不久後水就被端了上來,鳶羅伸手攔住正欲過去的士兵,將水拿到面前仔細看了一眼,隨後從瓶子裏倒出一枚藥丸放在水裏,待徹底溶解後她端著碗來到陳佑面前。

“喝了吧,那藥能讓你恢覆一些力氣,不至於話都說不清楚。”

陳佑警惕地看向她。

鳶羅輕笑一聲:“就你這狀態說你是個瘋子都有人信,神志不清楚,說的話在公堂上可都站不住腳,我說的可對?”

“放心,殿下和世子都在這兒,眾目睽睽之下你死了我也得不到好處。”

片刻後陳佑才接過碗一飲而盡。

“咳咳咳!”

鳶羅拍了拍手,數個黑衣人瞬間落地。

“看好了,把他收拾幹凈後上公堂,少了根頭發剜你們一塊肉補上。”

安排好一切之後,顧澤安讓人給皇帝傳信才和二人一同前往大理寺。

“是不是該說這陳佑運氣還挺好?這麽著都能遇上鳶羅。”曲知站在人群中低聲道。

“那是不是就說明他逃過一劫了?”豐瑞道。

“算是,有鳶羅在其中護著,接下來他就只要面對太子就好了。”

章黛眨了眨眼,再沒忍住內心的情緒,眼淚奪眶而出。

察覺到身旁壓抑的哭聲,楚翎拍了拍她的肩膀,“放心吧,一切都會過去的。
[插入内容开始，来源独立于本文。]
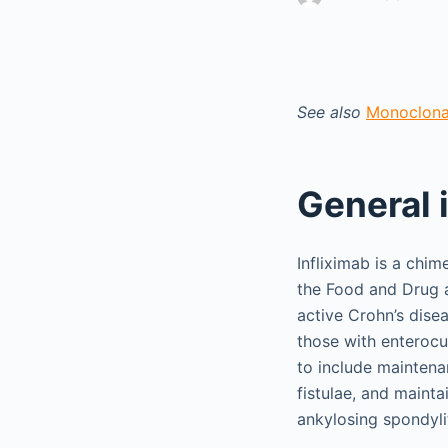
See also
Monoclonal
General 
Infliximab is a chi
the Food and Drug a
active Crohn’s disea
those with enterocu
to include maintena
fistulae, and maintai
ankylosing spondyliti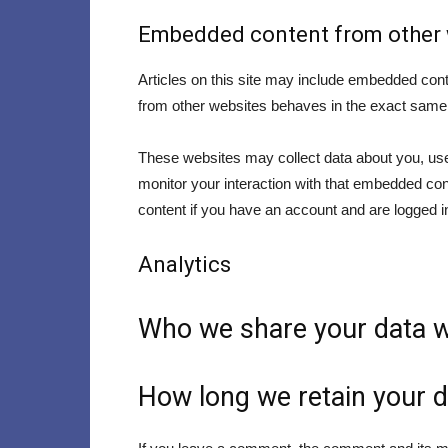
Embedded content from other 
Articles on this site may include embedded cont
from other websites behaves in the exact same wa
These websites may collect data about you, use 
monitor your interaction with that embedded con
content if you have an account and are logged in
Analytics
Who we share your data w
How long we retain your d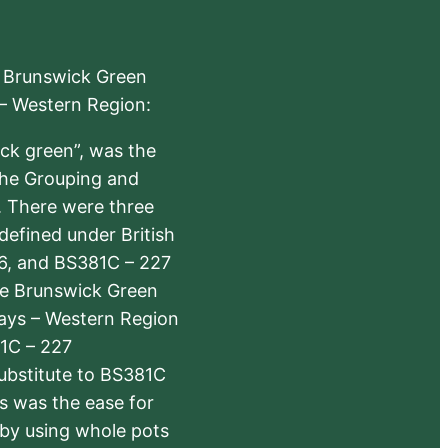
e Brunswick Green
 – Western Region:
ick green”, was the
the Grouping and
s. There were three
defined under British
6, and BS381C – 227
The Brunswick Green
ways – Western Region
1C – 227
substitute to BS381C
rs was the ease for
 by using whole pots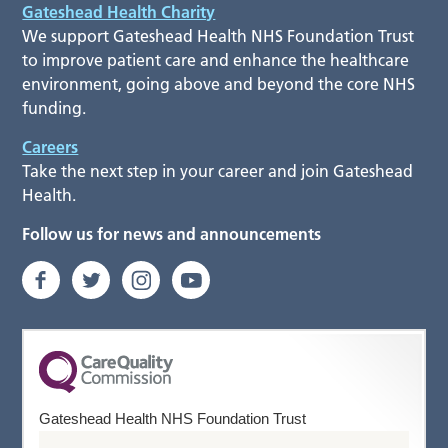
Gateshead Health Charity
We support Gateshead Health NHS Foundation Trust
to improve patient care and enhance the healthcare
environment, going above and beyond the core NHS
funding.
Careers
Take the next step in your career and join Gateshead
Health.
Follow us for news and announcements
Gateshead Health NHS Foundation Trust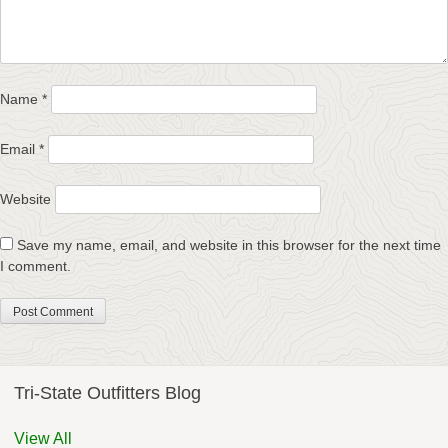
Name
*
Email
*
Website
Save my name, email, and website in this browser for the next time
I comment.
Tri-State Outfitters Blog
View All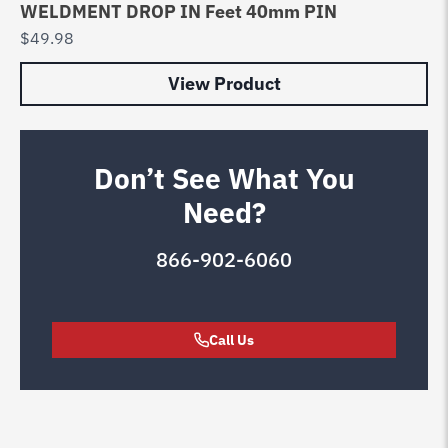
WELDMENT DROP IN Feet 40mm PIN
$
49.98
View Product
Don’t See What You
Need?
866-902-6060
Call Us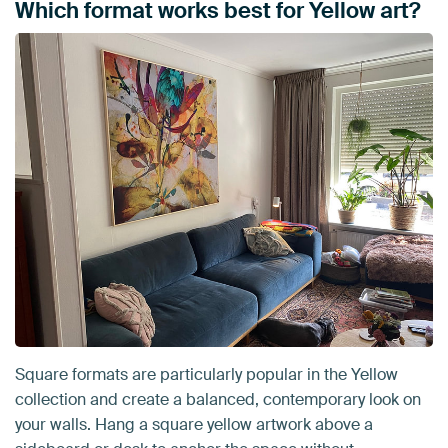
Which format works best for Yellow art?
Square formats are particularly popular in the Yellow
collection and create a balanced, contemporary look on
your walls. Hang a square yellow artwork above a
”

“我,我沒想到他會做到這種地步!”

“這恰恰說明你們的善心是有回報的,等開堂時,我們同你一起。”

話畢,楚翎忽地轉過頭看向某一個角落。

“怎麽了?”

“有人在看我們,但現在已經離開了。”

語罷眾人神情肅穆,以最快速度離開此地。

馬府

馬溯看著手上的信件氣不打一處。

“還想讓我拉他們一把,做夢!”他將信件一掌拍在桌上,“以後他們的信不要再收了,一群飯桶連個人都解決不了,還好意思叫我出手!”

“大人,小的在事發地還看見了那個章黛,我們要不要——”下人伸直手掌在脖子前劃了一下。

“不必了,此事我當不知情,火也燒不到我身上,讓他們嘴嚴點兒,別說不該說的,不然我有的是辦法弄死他們!”